[Task prompt] Using the material that follows, output exactly the lines from the one containing "circle: (100, 304) -> (40, 258), size x0.62" through the one containing "part: (334, 53) -> (410, 65), size x1.67", with both ends kept.

[Data for review]
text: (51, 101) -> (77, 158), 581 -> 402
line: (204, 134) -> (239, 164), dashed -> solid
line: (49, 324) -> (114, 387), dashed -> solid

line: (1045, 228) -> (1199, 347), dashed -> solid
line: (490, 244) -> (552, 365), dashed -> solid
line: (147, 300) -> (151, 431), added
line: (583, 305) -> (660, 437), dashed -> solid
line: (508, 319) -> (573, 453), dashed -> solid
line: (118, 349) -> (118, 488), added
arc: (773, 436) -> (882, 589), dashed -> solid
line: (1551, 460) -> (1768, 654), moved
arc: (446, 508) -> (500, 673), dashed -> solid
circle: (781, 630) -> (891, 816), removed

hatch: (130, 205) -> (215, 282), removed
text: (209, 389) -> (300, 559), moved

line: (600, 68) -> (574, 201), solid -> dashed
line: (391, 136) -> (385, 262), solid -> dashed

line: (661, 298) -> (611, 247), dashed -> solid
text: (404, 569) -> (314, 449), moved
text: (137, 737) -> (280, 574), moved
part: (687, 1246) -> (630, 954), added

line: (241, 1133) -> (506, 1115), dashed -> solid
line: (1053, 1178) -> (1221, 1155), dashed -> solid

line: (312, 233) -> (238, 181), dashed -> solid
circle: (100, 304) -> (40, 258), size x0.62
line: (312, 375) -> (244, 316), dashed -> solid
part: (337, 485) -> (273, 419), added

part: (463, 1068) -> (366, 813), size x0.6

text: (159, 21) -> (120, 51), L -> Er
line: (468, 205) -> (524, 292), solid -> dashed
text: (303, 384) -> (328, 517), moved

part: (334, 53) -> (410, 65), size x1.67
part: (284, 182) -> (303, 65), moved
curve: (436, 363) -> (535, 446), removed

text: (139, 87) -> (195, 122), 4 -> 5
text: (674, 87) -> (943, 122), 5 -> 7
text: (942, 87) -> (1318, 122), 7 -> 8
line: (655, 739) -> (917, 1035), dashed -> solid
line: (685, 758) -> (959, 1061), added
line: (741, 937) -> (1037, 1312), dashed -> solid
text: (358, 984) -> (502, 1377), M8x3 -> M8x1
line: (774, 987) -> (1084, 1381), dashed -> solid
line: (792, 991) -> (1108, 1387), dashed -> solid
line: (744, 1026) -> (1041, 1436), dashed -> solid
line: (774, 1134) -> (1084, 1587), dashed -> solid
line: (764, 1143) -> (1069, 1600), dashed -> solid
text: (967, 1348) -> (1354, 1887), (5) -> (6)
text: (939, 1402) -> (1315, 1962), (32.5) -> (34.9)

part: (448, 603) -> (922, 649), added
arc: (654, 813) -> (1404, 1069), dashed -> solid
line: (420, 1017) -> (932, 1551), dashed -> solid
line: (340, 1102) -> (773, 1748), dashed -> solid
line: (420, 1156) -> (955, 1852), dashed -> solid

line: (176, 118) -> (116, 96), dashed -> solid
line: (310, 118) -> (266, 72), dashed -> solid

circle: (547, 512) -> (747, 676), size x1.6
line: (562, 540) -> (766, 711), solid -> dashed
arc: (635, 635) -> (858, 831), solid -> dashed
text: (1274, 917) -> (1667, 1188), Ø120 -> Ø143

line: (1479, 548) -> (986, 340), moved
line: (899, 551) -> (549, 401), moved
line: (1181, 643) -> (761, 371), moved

[Task solution]
circle: (100, 304) -> (40, 258), size x0.62
line: (312, 375) -> (244, 316), dashed -> solid
part: (337, 485) -> (273, 419), added

part: (463, 1068) -> (366, 813), size x0.6

text: (159, 21) -> (120, 51), L -> Er
line: (468, 205) -> (524, 292), solid -> dashed
text: (303, 384) -> (328, 517), moved

part: (334, 53) -> (410, 65), size x1.67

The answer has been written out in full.